TASK PROMPT:
Instruction for the entries that follow: retype exactly the lines from the line with "男子 / Hommes" to the line with "TOFT HANSEN Henrik", both included, and omit all others.

*** RECORDS FOR THIS EXERCISE Section Begins ***

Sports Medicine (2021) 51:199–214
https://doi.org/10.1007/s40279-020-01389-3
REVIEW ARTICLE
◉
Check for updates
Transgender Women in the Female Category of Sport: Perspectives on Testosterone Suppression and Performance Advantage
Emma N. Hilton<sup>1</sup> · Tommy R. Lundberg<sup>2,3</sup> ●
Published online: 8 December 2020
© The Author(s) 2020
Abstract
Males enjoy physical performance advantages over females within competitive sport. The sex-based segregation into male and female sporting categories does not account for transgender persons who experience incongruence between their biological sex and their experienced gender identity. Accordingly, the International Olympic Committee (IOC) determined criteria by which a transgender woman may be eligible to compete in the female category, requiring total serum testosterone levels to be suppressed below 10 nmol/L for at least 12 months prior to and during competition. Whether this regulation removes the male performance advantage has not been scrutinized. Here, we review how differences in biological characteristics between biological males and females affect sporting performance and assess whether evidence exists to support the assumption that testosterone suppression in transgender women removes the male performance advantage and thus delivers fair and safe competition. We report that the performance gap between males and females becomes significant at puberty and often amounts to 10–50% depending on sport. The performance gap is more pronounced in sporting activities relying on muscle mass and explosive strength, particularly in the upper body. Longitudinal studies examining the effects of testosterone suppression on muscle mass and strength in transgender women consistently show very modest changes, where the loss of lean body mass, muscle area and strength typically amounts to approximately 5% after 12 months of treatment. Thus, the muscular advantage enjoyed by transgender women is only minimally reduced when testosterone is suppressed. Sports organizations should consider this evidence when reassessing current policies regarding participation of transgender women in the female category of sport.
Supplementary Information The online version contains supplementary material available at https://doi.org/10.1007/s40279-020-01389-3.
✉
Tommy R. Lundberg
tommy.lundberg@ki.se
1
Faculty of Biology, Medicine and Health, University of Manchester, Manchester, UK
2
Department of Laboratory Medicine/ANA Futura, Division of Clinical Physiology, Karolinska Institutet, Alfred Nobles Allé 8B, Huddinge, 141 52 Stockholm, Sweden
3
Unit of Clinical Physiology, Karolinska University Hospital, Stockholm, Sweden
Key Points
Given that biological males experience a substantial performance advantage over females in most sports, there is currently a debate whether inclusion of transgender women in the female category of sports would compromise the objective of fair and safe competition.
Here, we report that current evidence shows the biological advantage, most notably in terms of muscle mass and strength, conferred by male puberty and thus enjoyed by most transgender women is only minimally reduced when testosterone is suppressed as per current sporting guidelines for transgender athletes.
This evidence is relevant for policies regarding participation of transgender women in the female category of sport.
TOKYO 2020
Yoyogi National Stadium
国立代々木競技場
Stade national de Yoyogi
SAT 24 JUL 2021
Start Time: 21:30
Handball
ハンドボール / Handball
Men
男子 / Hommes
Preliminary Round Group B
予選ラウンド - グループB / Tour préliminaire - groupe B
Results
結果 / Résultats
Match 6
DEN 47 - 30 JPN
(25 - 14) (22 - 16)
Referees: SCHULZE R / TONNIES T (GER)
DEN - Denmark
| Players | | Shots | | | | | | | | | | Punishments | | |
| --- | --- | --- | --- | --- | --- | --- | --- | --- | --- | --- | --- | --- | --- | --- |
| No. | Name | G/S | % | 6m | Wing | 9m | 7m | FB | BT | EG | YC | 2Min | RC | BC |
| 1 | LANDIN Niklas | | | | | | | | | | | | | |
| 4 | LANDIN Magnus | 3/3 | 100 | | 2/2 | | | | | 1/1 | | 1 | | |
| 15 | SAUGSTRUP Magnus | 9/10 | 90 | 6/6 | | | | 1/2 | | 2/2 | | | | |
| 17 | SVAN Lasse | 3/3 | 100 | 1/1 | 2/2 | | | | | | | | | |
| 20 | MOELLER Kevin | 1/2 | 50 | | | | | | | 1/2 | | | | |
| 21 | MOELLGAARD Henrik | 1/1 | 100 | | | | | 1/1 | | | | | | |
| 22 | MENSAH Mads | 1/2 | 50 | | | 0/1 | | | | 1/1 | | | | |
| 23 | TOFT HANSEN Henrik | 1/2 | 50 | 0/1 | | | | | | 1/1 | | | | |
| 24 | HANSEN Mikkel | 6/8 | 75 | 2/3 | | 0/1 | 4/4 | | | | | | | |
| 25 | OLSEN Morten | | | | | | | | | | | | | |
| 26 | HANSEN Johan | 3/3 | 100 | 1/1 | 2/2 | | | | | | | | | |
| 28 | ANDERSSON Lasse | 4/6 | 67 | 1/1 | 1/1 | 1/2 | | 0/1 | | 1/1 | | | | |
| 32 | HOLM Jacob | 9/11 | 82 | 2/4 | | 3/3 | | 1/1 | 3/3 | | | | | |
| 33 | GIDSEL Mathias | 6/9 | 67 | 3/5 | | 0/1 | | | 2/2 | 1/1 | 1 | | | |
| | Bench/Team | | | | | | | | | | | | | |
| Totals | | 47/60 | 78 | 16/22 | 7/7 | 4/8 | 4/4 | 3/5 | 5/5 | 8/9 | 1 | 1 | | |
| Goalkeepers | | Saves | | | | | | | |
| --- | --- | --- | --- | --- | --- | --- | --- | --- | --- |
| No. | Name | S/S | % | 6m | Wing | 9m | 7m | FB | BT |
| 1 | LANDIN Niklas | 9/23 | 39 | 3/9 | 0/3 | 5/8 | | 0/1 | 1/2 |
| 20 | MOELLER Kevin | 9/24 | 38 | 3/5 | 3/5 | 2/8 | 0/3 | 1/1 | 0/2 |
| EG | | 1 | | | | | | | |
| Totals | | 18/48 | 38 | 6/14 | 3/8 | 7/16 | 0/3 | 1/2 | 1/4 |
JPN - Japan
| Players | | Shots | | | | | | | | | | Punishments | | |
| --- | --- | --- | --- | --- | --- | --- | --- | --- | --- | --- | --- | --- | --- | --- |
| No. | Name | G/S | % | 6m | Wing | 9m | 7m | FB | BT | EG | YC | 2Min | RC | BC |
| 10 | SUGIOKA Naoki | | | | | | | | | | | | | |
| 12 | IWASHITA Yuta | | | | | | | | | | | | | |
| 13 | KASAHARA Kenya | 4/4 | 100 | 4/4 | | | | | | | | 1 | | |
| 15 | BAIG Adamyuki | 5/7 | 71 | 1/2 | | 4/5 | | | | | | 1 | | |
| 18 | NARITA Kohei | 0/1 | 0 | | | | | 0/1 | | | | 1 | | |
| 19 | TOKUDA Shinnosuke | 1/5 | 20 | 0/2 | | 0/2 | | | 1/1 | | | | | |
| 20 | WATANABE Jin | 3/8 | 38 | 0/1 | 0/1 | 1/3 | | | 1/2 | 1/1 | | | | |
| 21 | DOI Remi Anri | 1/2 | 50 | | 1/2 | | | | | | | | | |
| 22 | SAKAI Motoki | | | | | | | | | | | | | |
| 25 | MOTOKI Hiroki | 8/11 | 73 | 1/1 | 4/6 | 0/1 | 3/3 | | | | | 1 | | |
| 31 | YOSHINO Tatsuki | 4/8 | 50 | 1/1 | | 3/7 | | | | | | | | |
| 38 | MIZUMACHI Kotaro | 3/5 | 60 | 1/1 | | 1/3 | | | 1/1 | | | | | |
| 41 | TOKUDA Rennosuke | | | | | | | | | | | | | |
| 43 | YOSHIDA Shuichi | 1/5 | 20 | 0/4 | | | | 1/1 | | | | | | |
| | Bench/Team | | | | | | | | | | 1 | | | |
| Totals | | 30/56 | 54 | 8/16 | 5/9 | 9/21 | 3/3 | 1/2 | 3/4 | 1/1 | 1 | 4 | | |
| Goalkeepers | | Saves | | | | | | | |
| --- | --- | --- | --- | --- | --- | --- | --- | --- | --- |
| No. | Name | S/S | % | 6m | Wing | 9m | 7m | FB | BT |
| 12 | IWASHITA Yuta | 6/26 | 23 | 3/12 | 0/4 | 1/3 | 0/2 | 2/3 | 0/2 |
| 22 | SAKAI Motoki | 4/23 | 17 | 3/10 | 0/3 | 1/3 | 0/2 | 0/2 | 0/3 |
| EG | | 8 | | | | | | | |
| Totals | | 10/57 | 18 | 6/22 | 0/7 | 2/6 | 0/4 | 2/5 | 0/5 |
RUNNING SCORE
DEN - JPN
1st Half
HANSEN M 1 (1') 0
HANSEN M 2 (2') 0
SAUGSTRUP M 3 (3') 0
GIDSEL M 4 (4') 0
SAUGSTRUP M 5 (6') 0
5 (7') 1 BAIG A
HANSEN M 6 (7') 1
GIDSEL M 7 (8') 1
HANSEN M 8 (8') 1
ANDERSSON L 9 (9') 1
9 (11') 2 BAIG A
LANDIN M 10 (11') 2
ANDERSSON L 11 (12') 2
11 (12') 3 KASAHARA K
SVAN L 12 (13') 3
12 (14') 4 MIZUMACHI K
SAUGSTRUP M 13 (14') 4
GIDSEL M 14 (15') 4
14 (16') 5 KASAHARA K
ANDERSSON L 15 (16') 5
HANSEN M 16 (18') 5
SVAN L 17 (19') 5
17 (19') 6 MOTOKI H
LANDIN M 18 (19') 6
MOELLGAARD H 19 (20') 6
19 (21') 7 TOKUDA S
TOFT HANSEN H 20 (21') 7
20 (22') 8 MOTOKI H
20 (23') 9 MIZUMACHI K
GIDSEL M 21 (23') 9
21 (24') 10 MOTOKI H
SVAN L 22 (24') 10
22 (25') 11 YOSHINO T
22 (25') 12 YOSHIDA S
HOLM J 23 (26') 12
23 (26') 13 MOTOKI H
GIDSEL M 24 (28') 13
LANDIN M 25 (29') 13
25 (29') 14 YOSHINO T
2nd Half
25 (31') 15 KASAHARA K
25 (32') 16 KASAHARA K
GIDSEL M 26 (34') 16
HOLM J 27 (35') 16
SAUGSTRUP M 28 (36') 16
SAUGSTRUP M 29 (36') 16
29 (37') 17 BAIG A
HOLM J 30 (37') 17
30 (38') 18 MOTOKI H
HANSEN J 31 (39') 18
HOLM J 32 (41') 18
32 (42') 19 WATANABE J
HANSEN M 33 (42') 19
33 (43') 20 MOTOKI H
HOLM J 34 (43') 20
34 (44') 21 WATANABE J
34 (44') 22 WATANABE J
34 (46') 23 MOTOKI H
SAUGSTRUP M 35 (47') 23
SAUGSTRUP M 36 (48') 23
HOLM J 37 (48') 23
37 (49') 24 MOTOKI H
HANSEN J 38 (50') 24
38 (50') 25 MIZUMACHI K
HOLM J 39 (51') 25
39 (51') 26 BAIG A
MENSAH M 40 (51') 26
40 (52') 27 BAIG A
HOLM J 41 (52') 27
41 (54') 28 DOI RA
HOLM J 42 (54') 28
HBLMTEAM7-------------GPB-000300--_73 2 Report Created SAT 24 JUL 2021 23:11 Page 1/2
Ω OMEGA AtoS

*** RECORDS FOR THIS EXERCISE Section Ends ***

ANSWER:
男子 / Hommes
Preliminary Round Group B
予選ラウンド - グループB / Tour préliminaire - groupe B
Results
結果 / Résultats
Match 6
DEN 47 - 30 JPN
(25 - 14) (22 - 16)
Referees: SCHULZE R / TONNIES T (GER)
DEN - Denmark
| Players | | Shots | | | | | | | | | | Punishments | | |
| --- | --- | --- | --- | --- | --- | --- | --- | --- | --- | --- | --- | --- | --- | --- |
| No. | Name | G/S | % | 6m | Wing | 9m | 7m | FB | BT | EG | YC | 2Min | RC | BC |
| 1 | LANDIN Niklas | | | | | | | | | | | | | |
| 4 | LANDIN Magnus | 3/3 | 100 | | 2/2 | | | | | 1/1 | | 1 | | |
| 15 | SAUGSTRUP Magnus | 9/10 | 90 | 6/6 | | | | 1/2 | | 2/2 | | | | |
| 17 | SVAN Lasse | 3/3 | 100 | 1/1 | 2/2 | | | | | | | | | |
| 20 | MOELLER Kevin | 1/2 | 50 | | | | | | | 1/2 | | | | |
| 21 | MOELLGAARD Henrik | 1/1 | 100 | | | | | 1/1 | | | | | | |
| 22 | MENSAH Mads | 1/2 | 50 | | | 0/1 | | | | 1/1 | | | | |
| 23 | TOFT HANSEN Henrik | 1/2 | 50 | 0/1 | | | | | | 1/1 | | | | |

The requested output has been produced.